Bodies lay littering the square outside by the time I passed the central market’s grand exit arch, Watch paddy-wagons used as hearses to carry piled corpses away. Not many of these poor fallen souls would find a decent burial. A dirty deep pit in the forest far more practical for keeping numbers slain at a massacre vague. Disappearing the victims sat with me as a far worse crime than murdering them – that lack of finality and that fallow seed of hope an eternal blade biting at the families.
Skirmishing had moved further out. I saw smoke rising. Heard distant screams and gunshots. A few beaten and bloody rioters still alive enough to be dragged struggling towards the Commander General’s citadel. I doubted if the kickings and pistol-whippings prisoners received on their journey would make their interrogations go any easier. You needed teeth to talk, even under torture in a well-appointed dungeon.
Yadira Narm stood with me at the top of the steps, drinking in the vista of carnage. ‘What a mess! I’m off to the port and the bounce, brother. I don’t care if I have to accept a Melding stingship escort across to our ride home. You wish to come with?’
‘I have friends here and debts I must honour. Will you be safe – you could borrow Mozart…?’
Yadira slapped the pistol in her leg holster. ‘Just a girl and her gat, brother. I wouldn’t rely on a rescue mission from civilization anytime soon. First expeditionary force you’re likely to see is going to be wearing wurm force-suits.’
So it was we came to trade our farewells in civilized fashion; Yadira almost made me homesick for the Humanitum. ‘May the grace of Modd envelop and protect you, sister.’
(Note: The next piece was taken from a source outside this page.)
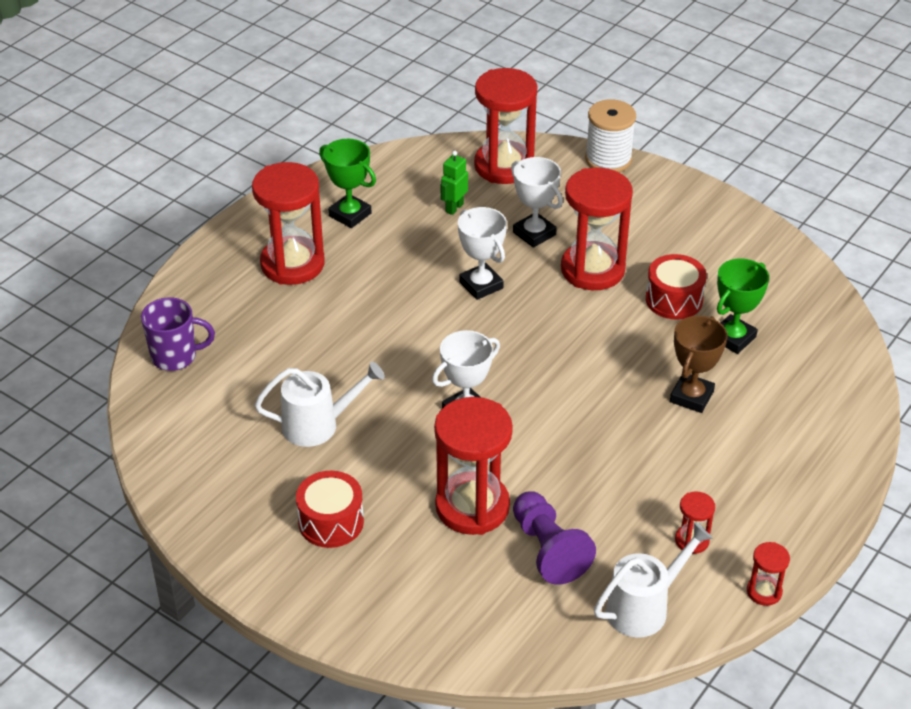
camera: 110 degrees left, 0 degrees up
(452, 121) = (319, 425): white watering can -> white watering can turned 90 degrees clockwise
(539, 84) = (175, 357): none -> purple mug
‘May Jute’s touch hallow the truth of your genetic expression.’ Yadira winked slyly at me. ‘And may the gods on Arius supply you with a far more believable tale to tell than spore-spice trader, brother.’ The woman raced away as lithe and fast as one of her panthers.
‘She has a point, doc,’ said Mozart.
What a cheek. ‘The hole in my tale, Moz, is a rebel-shaped one in this market’s dome. You might have broken the suicide bomber on the floor, then leaped on top of him to absorb the blast.’